▶ [Учебные задания]:
- A) Измените отрывок фрагмента источника, который открывается словами «В погоне за» и завершается словами «и все смертные.»: перепишите его, поставив «уборной» вместо «мужской комнате отдыха».
- B) Пожалуйста, переведите на английский язык предложение из фрагмента источника: «Церемония тянулась уже третий час.»

▶ [Фрагмент источника]:
В погоне за светом. О жизни и работе над фильмами «Взвод», «Полуночный экспресс», «Лицо со шрамом», «Сальвадор» - Оливер Стоун
Шрифт:
Интервал:
Закладка:
Наконец, наступил вечер вручения «Оскаров» — воскресенье, 9 апреля 1979 года. Для меня это была новая вершина, я чувствовал себя как на горе Олимп, но нервничал, поскольку, несмотря на провал на «Золотом глобусе», мне пророчили «Оскар». Я потел в жарком смокинге и периодически покидал свое место, чтобы привести себя в порядок в мужской комнате отдыха. Церемония тянулась уже третий час. Мне пошел 33-й год, и я чувствовал себя крайне неуютно. Предполагается, что Иисус Христос умер в таком возрасте, и мысль об этом обозначила для меня черту, после пересечения которой я уже должен был начать стареть, как и все смертные.

▶ [Набор материалов]:
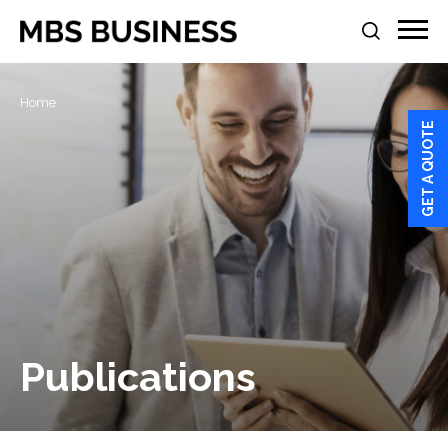
Home
GET A QUOTE
Publications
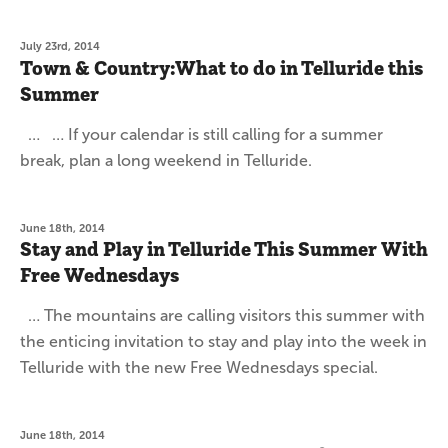
July 23rd, 2014
Town & Country:What to do in Telluride this
Summer
… … If your calendar is still calling for a summer
break, plan a long weekend in Telluride.
June 18th, 2014
Stay and Play in Telluride This Summer With
Free Wednesdays
… The mountains are calling visitors this summer with
the enticing invitation to stay and play into the week in
Telluride with the new Free Wednesdays special.
June 18th, 2014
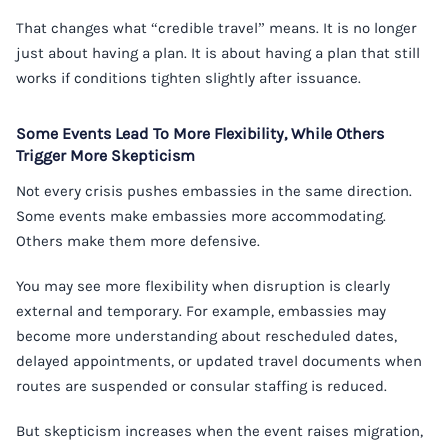
That changes what “credible travel” means. It is no longer
just about having a plan. It is about having a plan that still
works if conditions tighten slightly after issuance.
Some Events Lead To More Flexibility, While Others
Trigger More Skepticism
Not every crisis pushes embassies in the same direction.
Some events make embassies more accommodating.
Others make them more defensive.
You may see more flexibility when disruption is clearly
external and temporary. For example, embassies may
become more understanding about rescheduled dates,
delayed appointments, or updated travel documents when
routes are suspended or consular staffing is reduced.
But skepticism increases when the event raises migration,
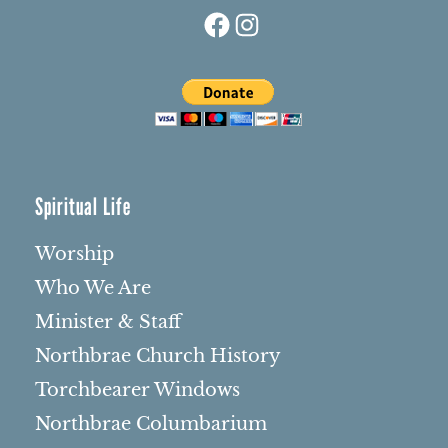
Facebook
Instagram
Spiritual Life
Worship
Who We Are
Minister & Staff
Northbrae Church History
Torchbearer Windows
Northbrae Columbarium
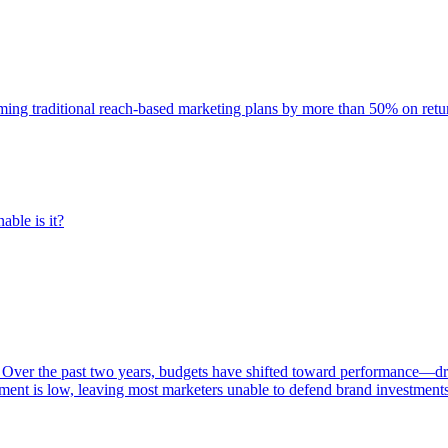
rming traditional reach-based marketing plans by more than 50% on re
able is it?
 Over the past two years, budgets have shifted toward performance—dr
ent is low, leaving most marketers unable to defend brand investment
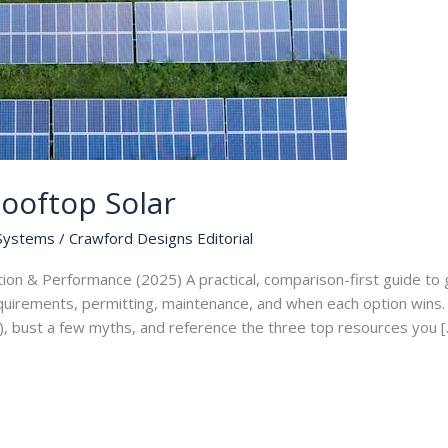
ooftop Solar
 Systems
/
Crawford Designs Editorial
tion & Performance (2025) A practical, comparison-first guide t
equirements, permitting, maintenance, and when each option wins. I
), bust a few myths, and reference the three top resources you [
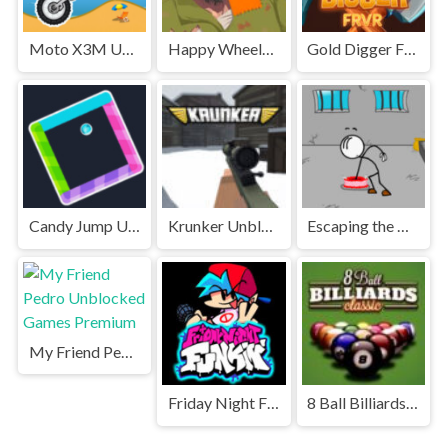
Moto X3M Unblocked
Happy Wheels Unblocked
Gold Digger FRVR Unblocked
Candy Jump Unblocked
Krunker Unblocked
Escaping the Prison Unblocked Games Premium
My Friend Pedro Unblocked Games Premium
Friday Night Funkin' Unblocked
8 Ball Billiards Classic Unblocked Games Premium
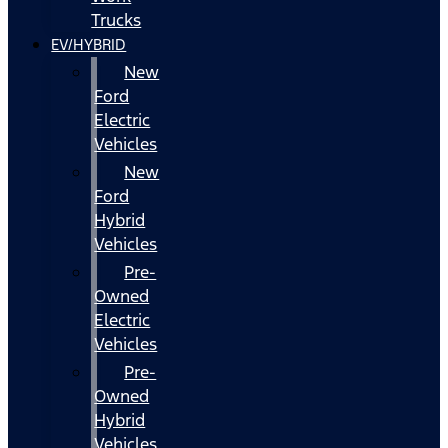
Trucks
EV/HYBRID
New
Ford
Electric
Vehicles
New
Ford
Hybrid
Vehicles
Pre-
Owned
Electric
Vehicles
Pre-
Owned
Hybrid
Vehicles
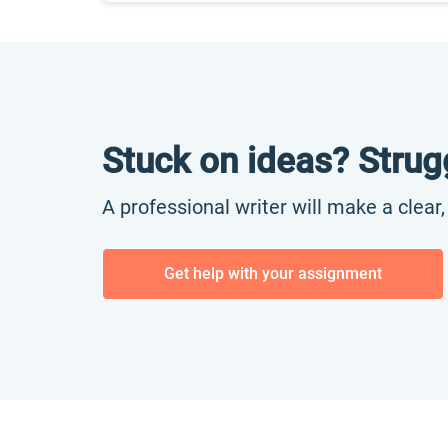
Stuck on ideas? Strug
A professional writer will make a clear
Get help with your assignment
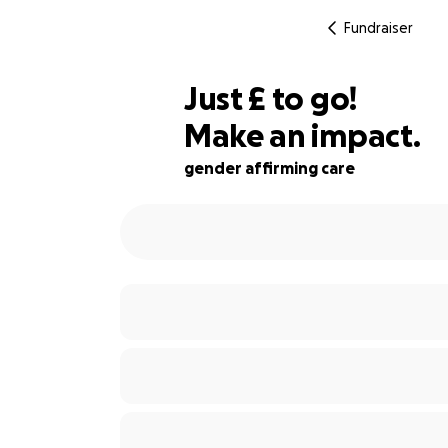
Fundraiser
£175
Just
£
to go!
Make an impact.
58% complete
gender affirming care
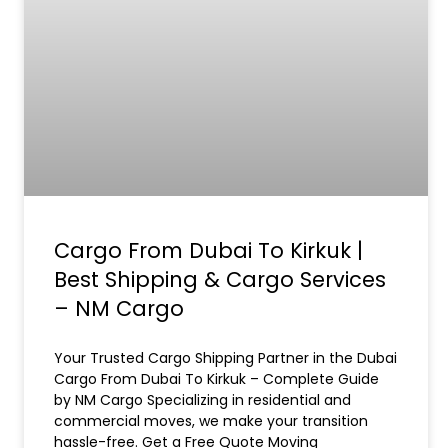
Cargo From Dubai To Kirkuk |
Best Shipping & Cargo Services
– NM Cargo
Your Trusted Cargo Shipping Partner in the Dubai
Cargo From Dubai To Kirkuk – Complete Guide
by NM Cargo Specializing in residential and
commercial moves, we make your transition
hassle-free. Get a Free Quote Moving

▶ [Ответы]:
- A)
В погоне за светом. О жизни и работе над фильмами «Взвод», «Полуночный экспресс», «Лицо со шрамом», «Сальвадор» - Оливер Стоун
Шрифт:
Интервал:
Закладка:
Наконец, наступил вечер вручения «Оскаров» — воскресенье, 9 апреля 1979 года. Для меня это была новая вершина, я чувствовал себя как на горе Олимп, но нервничал, поскольку, несмотря на провал на «Золотом глобусе», мне пророчили «Оскар». Я потел в жарком смокинге и периодически покидал свое место, чтобы привести себя в порядок в уборной. Церемония тянулась уже третий час. Мне пошел 33-й год, и я чувствовал себя крайне неуютно. Предполагается, что Иисус Христос умер в таком возрасте, и мысль об этом обозначила для меня черту, после пересечения которой я уже должен был начать стареть, как и все смертные.

- B) The ceremony was already in its third hour.